To talk about women’s athletics one has the obligation to start on the senate floor in 1972. A young democratic Senator named Birch Bayh and a young congress woman named Patsy Mink who had been working on several constitutional issues for women’s rights brought a bill to the floor that would ultimately change history. They were to be the co-authors of Title IX, a bill that stated that “No person in the United States shall, on the basis of sex, be excluded from participation in, be denied the benefits of, or be subjected to discrimination under any education program or activity receiving Federal financial assistance.” It may seem obvious to us now how erroneous it was that 1% of athletic budgets were given to females including scholarships, travel and other funding, but back then it was believed that women simply did not belong on the field (and other sporting venues). After title IX female enrolment immediately went up 600%.

In Canada, where we don’t have title IX specifically, but more or less follow a similar statute under our human rights legislation and have fairly strict athletic gender equity policies in our education system, things more or less followed a similar path to the United States.

Mink died in 2002 and later that year Title IX was renamed The Patsy Mink Equal Opportunity in education act.
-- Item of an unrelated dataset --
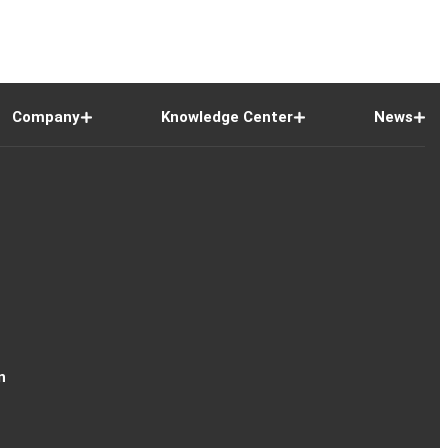
Company
Knowledge Center
News
n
She was the first woman of colour elected to congress.

Artist Bio:

I studied at Emily Carr University in Vancouver B.C., and Lesley University of Boston. I hold a BFA in photography. I am predominantly an editorial and documentary photographer.

I started photograph as many do; taking photos of my friends. At 18yr I had a photo published and received $60, and thought…I’ve made it. I received a commissioned from a small local company- and again thought- I’ve made it. A brand sent me to Thailand at 23 -I’VE REALLY MADE IT THIS TIME. That was ten years ago and I now know that you never really make it in photography, you’re always in a sate of making it or not. You can stop making it at any point, especially if you begin to lack enthusiasm in your work.

It recently became apparent I was going to lose interest if I did not lend my voice to a cause I cared about, but in the early stages of this decision I found it intimidating and morally complex to speak to issues that were not my own, especially outside of a commission. I started thinking about what I could speak to from my own experience and the clear answer was Women’s civil liberties.